Digital asset markets are heading into a tumultuous 2026, with prices under pressure even as the foundational plumbing of the system, from Wall Street’s tokenization to Bitcoin’s quantum-proof upgrades, is quietly progressing.
A new mid-year update from Fidelity Digital Assets positions this year as a year of “structural reform,” with regulatory developments, infrastructure improvements, and institutional experimentation paying off more than headline prices suggest.
Bitcoin has fallen about 13% since the beginning of the year, due to deleveraging through liquidations, stubborn inflation, and geopolitical shocks that pushed interest rate expectations back toward tightening, Fidelity said.
However, the asset has outperformed many traditional benchmarks in recent escalations in global conflict, suggesting renewed demand for liquid and politically neutral assets when stress spikes.
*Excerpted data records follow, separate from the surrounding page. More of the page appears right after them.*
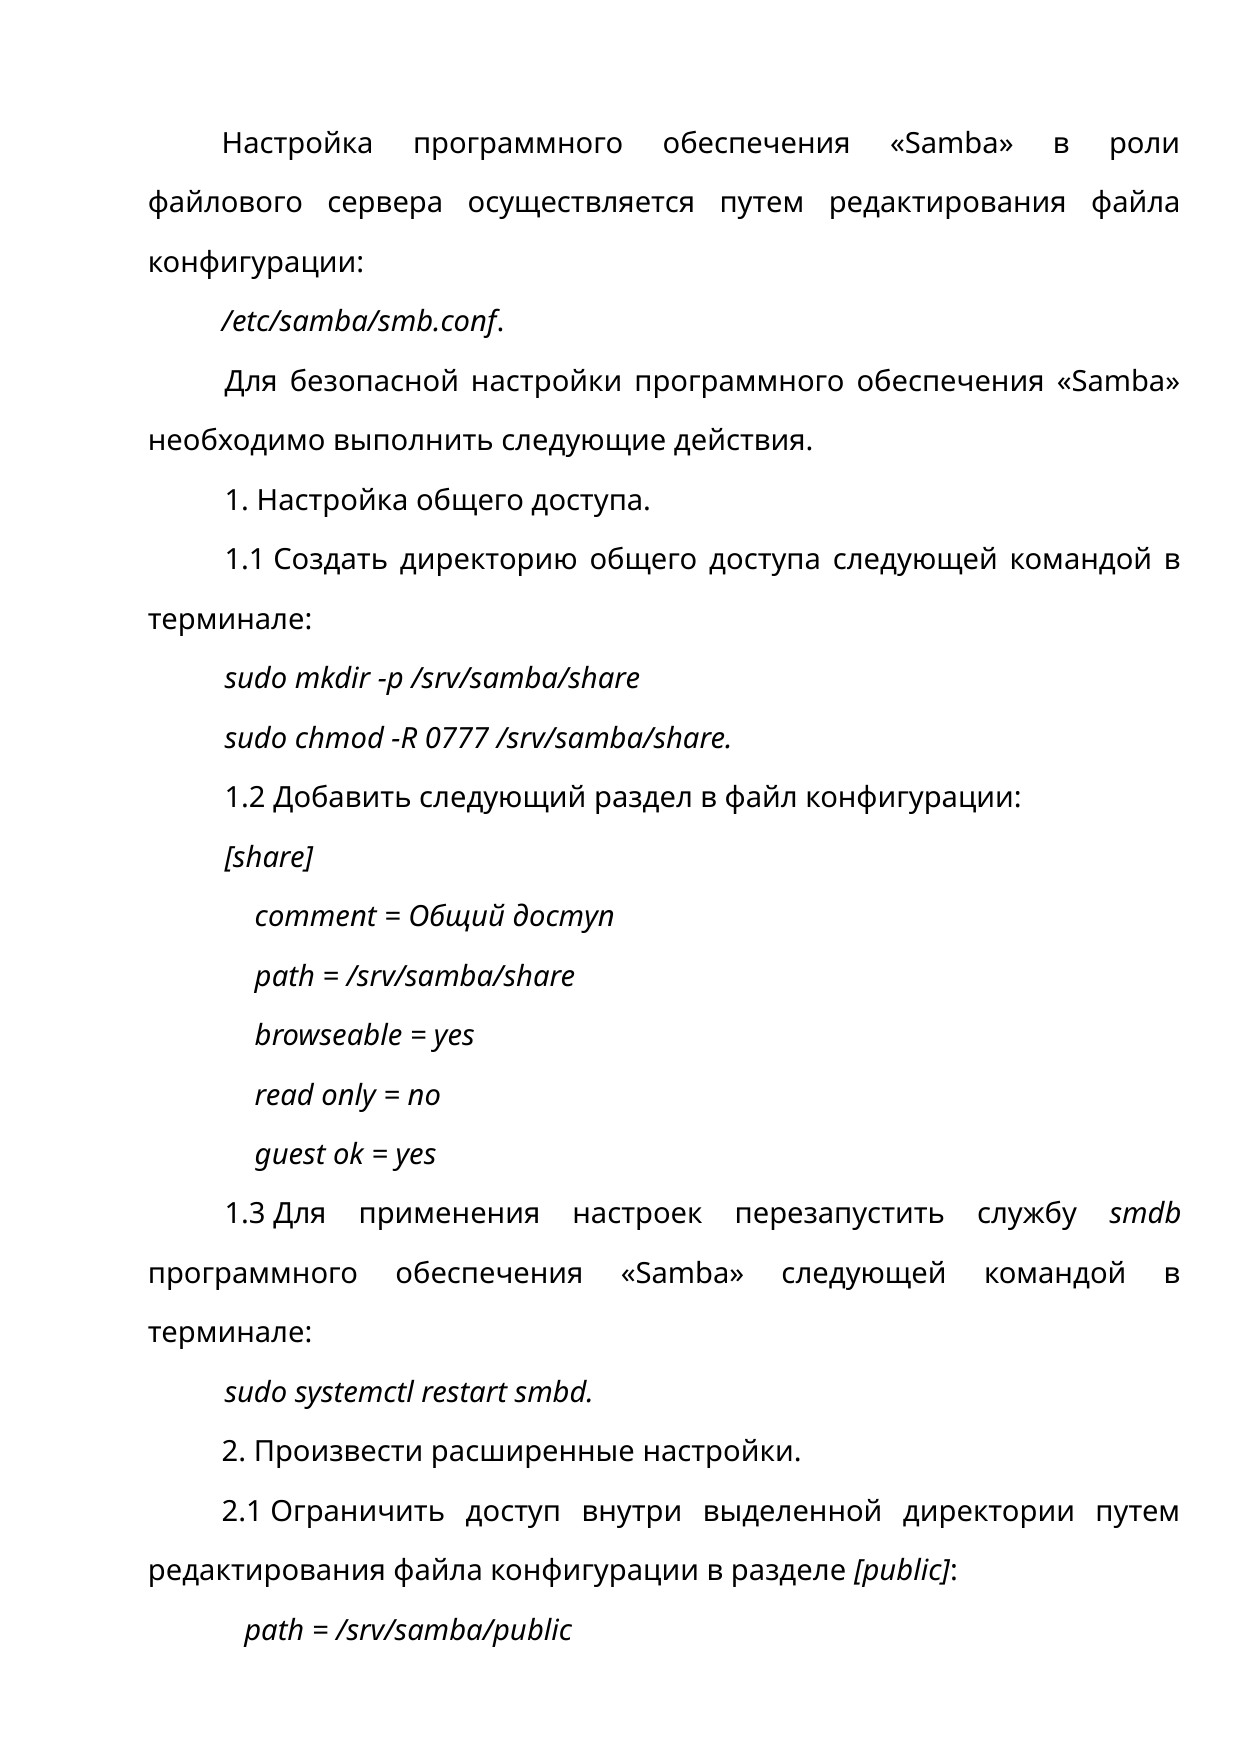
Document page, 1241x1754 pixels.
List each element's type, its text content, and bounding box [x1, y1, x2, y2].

text path = /srv/samba/public [148, 1609, 1181, 1649]
text browseable = yes [148, 1014, 1181, 1054]
text Для безопасной настройки программного обеспечения «Samba» необходимо выполнить следующие действия. [148, 360, 1181, 459]
text sudo chmod -R 0777 /srv/samba/share. [148, 717, 1181, 757]
text 1.1 Создать директорию общего доступа следующей командой в терминале: [148, 538, 1181, 638]
text 2. Произвести расширенные настройки. [148, 1431, 1181, 1470]
text read only = no [148, 1074, 1181, 1113]
text 1.2 Добавить следующий раздел в файл конфигурации: [148, 776, 1181, 816]
text 2.1 Ограничить доступ внутри выделенной директории путем редактирования файла конфигурации в разделе [public]: [148, 1490, 1181, 1589]
text 1. Настройка общего доступа. [148, 479, 1181, 519]
text [share] [148, 836, 1181, 876]
text comment = Общий доступ [148, 895, 1181, 935]
text sudo mkdir -p /srv/samba/share [148, 657, 1181, 697]
text 1.3 Для применения настроек перезапустить службу smdb программного обеспечения «Samba» следующей командой в терминале: [148, 1193, 1181, 1351]
text Настройка программного обеспечения «Samba» в роли файлового сервера осуществляется путем редактирования файла конфигурации: [148, 122, 1181, 281]
text /etc/samba/smb.conf. [148, 301, 1181, 340]
text guest ok = yes [148, 1133, 1181, 1173]
text sudo systemctl restart smbd. [148, 1371, 1181, 1411]
text path = /srv/samba/share [148, 955, 1181, 994]
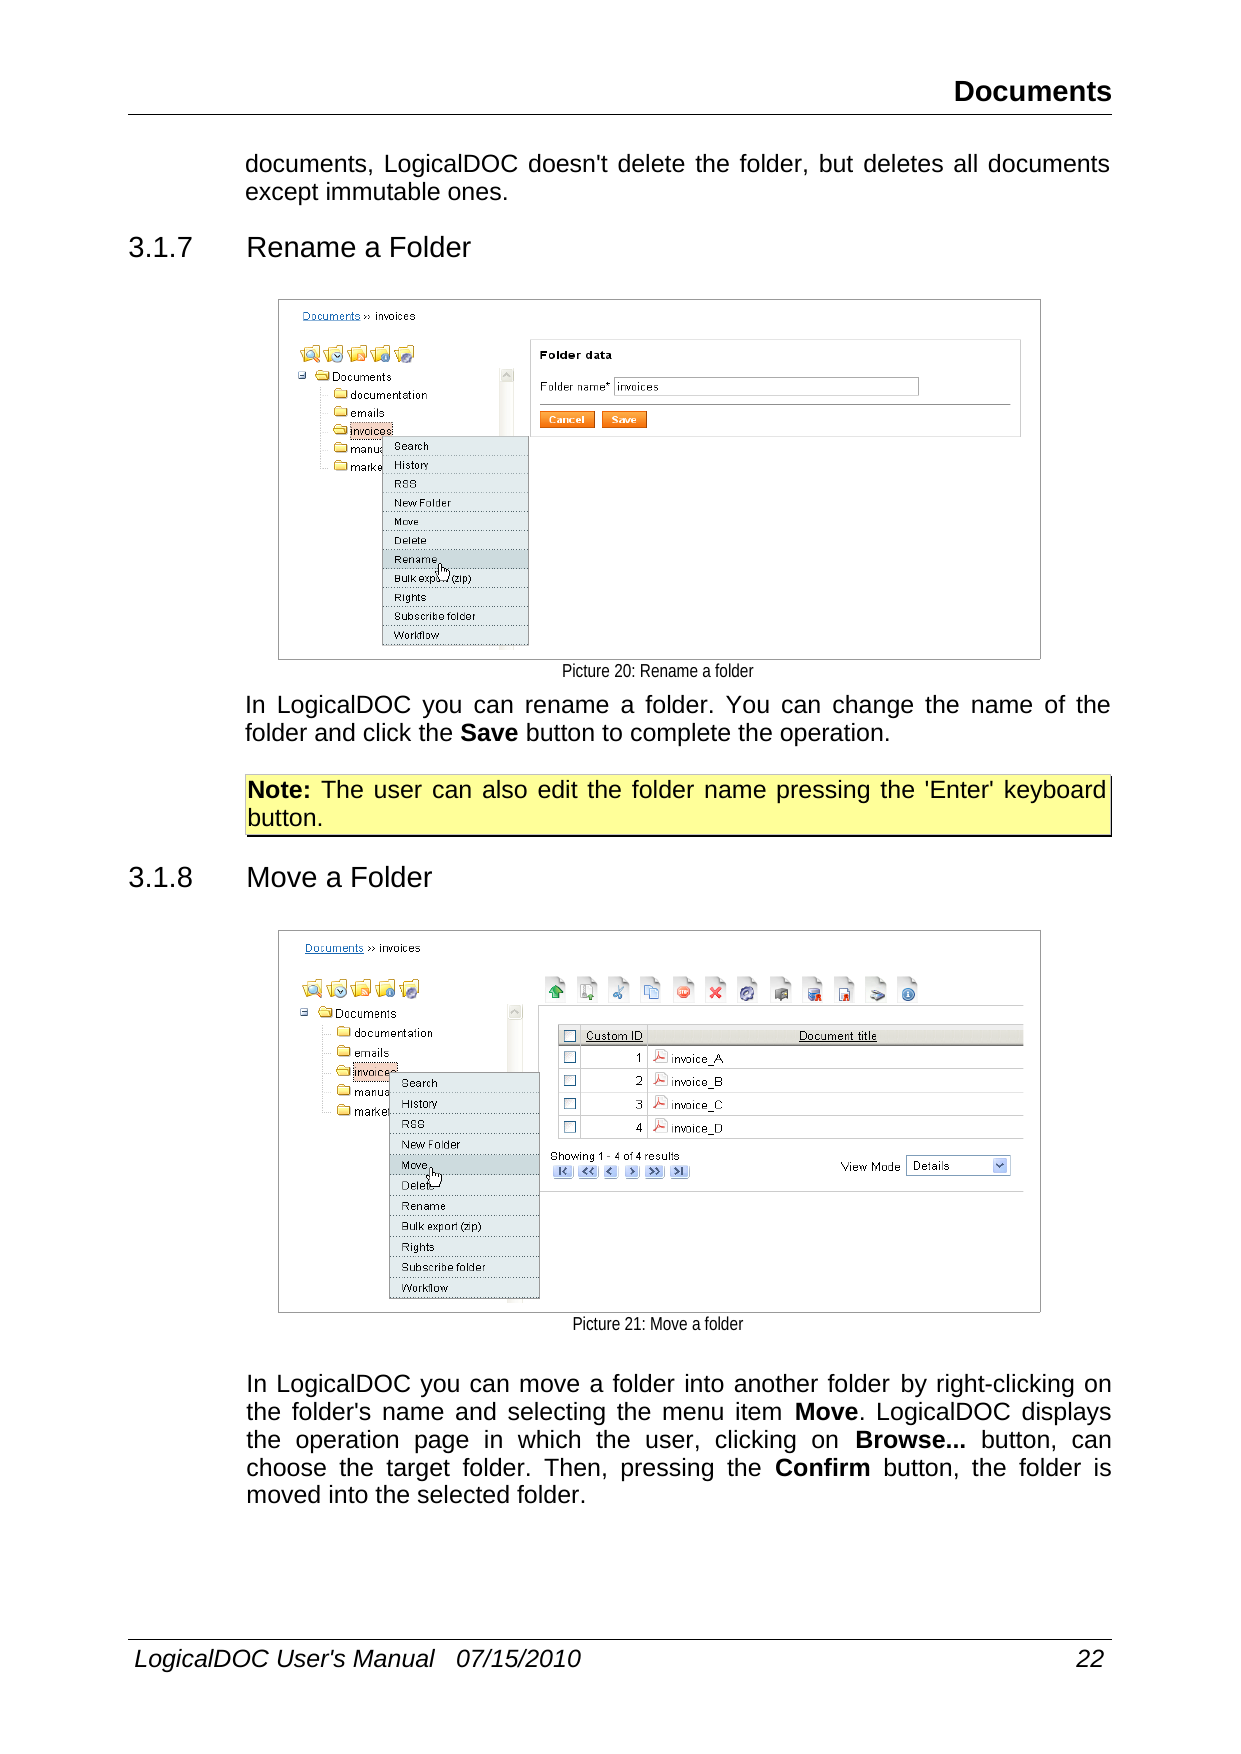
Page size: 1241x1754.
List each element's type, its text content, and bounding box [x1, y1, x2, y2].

text Picture 21: Move a folder [278, 1313, 1037, 1334]
text In LogicalDOC you can rename a folder. You can change the name of the folder and click the Save button to complete the operation. [245, 276, 1112, 746]
text Picture 20: Rename a folder [278, 660, 1037, 682]
picture [294, 938, 1024, 1303]
text In LogicalDOC you can move a folder into another folder by right-clicking on the folder's name and selecting the menu item Move. LogicalDOC displays the operation page in which the user, clicking on Browse... button, can choose the target folder. Then, pressing the Confirm button, the folder is moved into the selected folder. [246, 1370, 1112, 1509]
text Note: The user can also edit the folder name pressing the 'Enter' keyboard button. [246, 775, 1110, 834]
subtitle Move a Folder [128, 861, 1112, 894]
subtitle Rename a Folder [128, 231, 1112, 263]
text documents, LogicalDOC doesn't delete the folder, but deletes all documents except immutable ones. [245, 150, 1112, 206]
At the same time, demand for crypto exposure through mainstream channels remains strong, with options on spot BTC exchange-traded products launched in late 2024 now recording open interest comparable to native Bitcoin-settled options.
Tokenization is also a quiet growth area, with major financial institutions rolling out blockchain-based products and major exchanges investing in digital asset platforms, supported by joint guidance from the SEC and CFTC and legislation like the CLARITY Act aimed at formalizing digital asset taxonomy.
Discussion on AI, mining, and Bitcoin security
One of the most novel developments so far this year is the interaction of AI and Bitcoin mining capabilities. Fidelity notes that 30-day average hash rate and mining difficulty are each down about 8-9% from their all-time highs before the slow recovery, suggesting that miners may be redirecting power and infrastructure to higher-margin AI datacenter workloads.
The company reports that on-chain, the expansion of the amount of data allowed in Bitcoin’s OP_RETURN field has not caused the feared “blockchain bloat” and that block sizes and usage rates remain within expected ranges.
Instead, the focus is on node diversity and long-term security. Bitcoin Core still accounts for about 77% of nodes, compared to about 17% for Bitcoin Knot, and despite accelerating work on proposals such as quantum-resistant Pay-to-Merkle-Root outputs, Fidelity points out that the risk of fragmentation under certain conditions is not zero.
bitcoin vs gold
Outside of cryptocurrencies, gold has reaffirmed its status as a macro hedge, jumping nearly 30% at the start of the year before returning to a still-solid 3-4% year-to-date gain, the report said.
Along with isolated but symbolically important moves such as Iran accepting BTC for certain payments related to Strait of Hormuz traffic, Fidelity points to continued strong purchases by central banks and evidence that gold is overtaking the US dollar and government bonds in some foreign exchange reserve compositions.